Over the last week or so, ESA, NASA, and the Applied Physics Laboratory have released some preliminary images from ESA's Venus Express and NASA/APL's MESSENGER missions, which performed simultaneous observations of Venus on June 5. Venus Express has been doing science operations there for more than a year, while MESSENGER was just passing through on its way to its first flyby of Mercury in January. (This sounds like a long way off, but it's not much more than four months away, and coming up quickly!)
The two sets of observations will eventually be used by both science teams, working together, to enrich our understanding of Venus. In the short term, though, what the two sets of observations really do is to illustrate how much more Venus Express "sees" at Venus than MESSENGER does. It's not at all a fair comparison -- Venus Express' instruments were designed to penetrate Venus' many layers of clouds, while MESSENGER's were designed to stare at rocks with no interference from any pesky atmosphere. It just serves to show how, when engineers build a spacecraft, they really need to already know quite a bit about the properties of their spacecraft's target in order to design instruments that can perform well.
Anyway, getting back to Venus, here's a nifty little movie that APL posted yesterday, illustrating MESSENGER's departure from Venus. I include information in the caption as it appears on the APL website, although I am virtually certain that the distance information is not correct. (Judging by the amount that the apparent size of Venus changes, it seems that MESSENGER must have been roughly 10 times closer to Venus at the start of the sequence than it was at the end.) I'll change it here if and when APL changes it on their site.
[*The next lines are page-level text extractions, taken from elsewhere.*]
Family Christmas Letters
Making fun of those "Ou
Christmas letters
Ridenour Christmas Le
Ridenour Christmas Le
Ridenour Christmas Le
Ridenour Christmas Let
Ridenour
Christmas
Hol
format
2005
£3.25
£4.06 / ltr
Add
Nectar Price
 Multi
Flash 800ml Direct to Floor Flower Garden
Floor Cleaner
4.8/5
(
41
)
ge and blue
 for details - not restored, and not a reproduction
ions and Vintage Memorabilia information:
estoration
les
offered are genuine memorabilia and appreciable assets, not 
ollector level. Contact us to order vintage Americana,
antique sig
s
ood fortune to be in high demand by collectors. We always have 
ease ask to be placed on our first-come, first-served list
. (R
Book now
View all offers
NASA / JHUAPL / Carnegie Institution of Washington
Onward to the innermost planet
After MESSENGER sped by Venus for the second time on June 5, 2007, it looked back to take 50 photos of the cloudy planet diminishing in size to the rear. MESSENGER's camera was not designed to be able to see through Venus' thick cloud cover, so the globe appears nearly featureless. The probe was 60,688 kilometers (37,710 miles) from the planet at the start of the sequence and 89,310 kilometers (55,495 miles) at the end. Initially, images were acquired at a rate of one every 20 minutes, and then as Mercury shrank the timing interval was increased to 60 minutes. These images represent the last view of Venus by MESSENGER.
It's fun to get a sense of motion from the image, and to consider this the view out MESSENGER's rear window, passing by Venus for the last time; it'll never travel so far away from the Sun again, and is now on a path to the first Mercury encounter. However, it's a bit disappointing that there is absolutely no detail of any kind visible in Venus' clouds. It's like a cue ball. Again, this is not meant as any criticism of MESSENGER; its imaging systems don't have the right wavelength filters to see detail at Venus, they're optimized for rock. But with no features visible at all, I just don't quite get the feeling that this is Venus as opposed to any place else, or even a computer animated crescent.
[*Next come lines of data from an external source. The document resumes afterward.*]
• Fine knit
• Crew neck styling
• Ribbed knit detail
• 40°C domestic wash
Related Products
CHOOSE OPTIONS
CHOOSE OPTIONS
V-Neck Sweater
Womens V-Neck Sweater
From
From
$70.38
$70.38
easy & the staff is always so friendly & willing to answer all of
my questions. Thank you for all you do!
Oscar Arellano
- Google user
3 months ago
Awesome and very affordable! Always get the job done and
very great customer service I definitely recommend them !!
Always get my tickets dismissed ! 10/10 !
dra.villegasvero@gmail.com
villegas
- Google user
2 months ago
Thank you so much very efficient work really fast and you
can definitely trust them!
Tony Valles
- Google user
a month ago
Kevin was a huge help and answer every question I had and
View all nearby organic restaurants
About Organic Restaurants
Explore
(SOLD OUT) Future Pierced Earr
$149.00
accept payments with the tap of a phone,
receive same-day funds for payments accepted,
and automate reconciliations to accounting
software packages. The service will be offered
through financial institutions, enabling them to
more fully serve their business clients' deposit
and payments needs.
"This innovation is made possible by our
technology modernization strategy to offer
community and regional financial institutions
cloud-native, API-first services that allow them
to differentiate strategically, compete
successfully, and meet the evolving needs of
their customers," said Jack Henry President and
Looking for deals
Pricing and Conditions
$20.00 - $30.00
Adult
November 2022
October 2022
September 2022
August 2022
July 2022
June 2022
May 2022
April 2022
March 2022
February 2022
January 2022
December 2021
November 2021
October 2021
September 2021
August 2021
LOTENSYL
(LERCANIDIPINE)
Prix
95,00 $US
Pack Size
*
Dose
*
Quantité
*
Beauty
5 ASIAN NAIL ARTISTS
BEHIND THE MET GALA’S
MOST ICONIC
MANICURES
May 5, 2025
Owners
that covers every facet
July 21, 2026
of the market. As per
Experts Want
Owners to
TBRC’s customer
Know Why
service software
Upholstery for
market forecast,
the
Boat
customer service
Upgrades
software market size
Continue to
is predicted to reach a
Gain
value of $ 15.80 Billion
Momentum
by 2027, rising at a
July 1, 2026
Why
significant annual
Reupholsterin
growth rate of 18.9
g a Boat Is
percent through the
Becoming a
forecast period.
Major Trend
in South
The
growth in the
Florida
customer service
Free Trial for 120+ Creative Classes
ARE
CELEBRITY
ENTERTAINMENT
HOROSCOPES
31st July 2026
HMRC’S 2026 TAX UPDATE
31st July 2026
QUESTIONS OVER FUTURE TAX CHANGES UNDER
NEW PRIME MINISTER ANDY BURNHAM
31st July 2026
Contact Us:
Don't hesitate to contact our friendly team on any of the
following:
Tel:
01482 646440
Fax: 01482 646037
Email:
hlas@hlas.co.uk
Venus Express saw a lot more during the encounter. There was a bit of finesse involved in doing "simultaneous" observations. Venus Express was not in the right part of its orbit to perform useful observations of MESSENGER's closest approach point at the same time that MESSENGER was observing -- in fact, it was below MESSENGER's horizon. So the Venus Express team split their plans into two observation types. First, they considered the location over which MESSENGER would be passing, then calculated backward to predict where the clouds over that site would have come from, 12 hours earlier, then photographed those clouds. They also observed the actual close approach point some time after MESSENGER passed by. Here's one image from that observation, which does show lots of details in clouds at an elevation about 30 kilometers above the surface:
ESA / VIRTIS / INAF-IASF / Obs. de Paris-LESIA
Venus Express views MESSENGER's closest approach point
MESSENGER passed by Venus on June 5, 2007. Its closest approach was to a point on the night side of the planet, shown here outlined with a circle. Venus Express observed the same area a few hours later, producing this image of thermal radiation emanating from Venus' warm lower atmosphere; the radiation silhouettes dark clouds at altitudes of about 30 kilometers. The south pole is off the image to the upper right; the banded clouds are roughly parallel to lines of latitude.
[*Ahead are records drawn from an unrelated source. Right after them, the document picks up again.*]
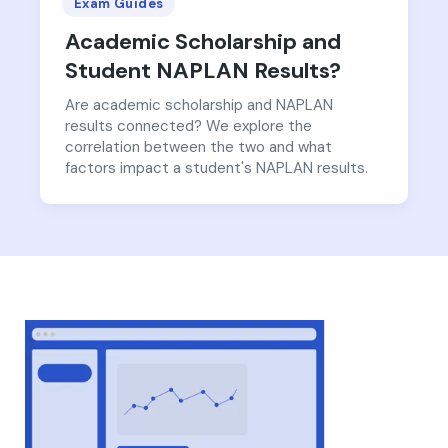
Exam Guides
Academic Scholarship and
Student NAPLAN Results?
Are academic scholarship and NAPLAN
results connected? We explore the
correlation between the two and what
factors impact a student's NAPLAN results.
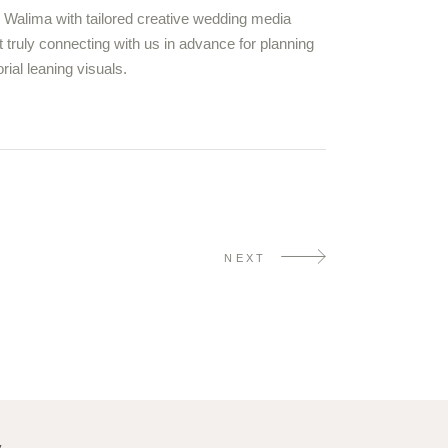
o Walima with tailored creative wedding media
 truly connecting with us in advance for planning
ial leaning visuals.
NEXT
y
And here's another one, at a longer wavelength, which reveals the temperature differences due to elevation above Venus' surface. It's compared, on the right, to a model of Venus' topography derived from Magellan radar data, and I was really impressed by the close match in the locations of some of the major chasmata crossing Venus near Aphrodite Terra.
ESA / VIRTIS / INAF-IASF / Obs. de Paris-LESIA; NASA
Venus Express views Venus' surface
The left image of this pair was acquired by the Venus Express VIRTIS instrument on June 5, 2007. It is pointed at the area over which the MESSENGER Mercury spacecraft made its closest approach to the planet. The image was taken at a wavelength of 1 micron and reveals infrared radiation from the surface of the planet. The image on the right is a simulated view of the same area, made from Magellan radar data. The elliptical feature at the center of the image is Atahensik Corona, and the longest linear feature slanting from upper left to lower right is Dali Chasma. The south pole is off the image to the upper right.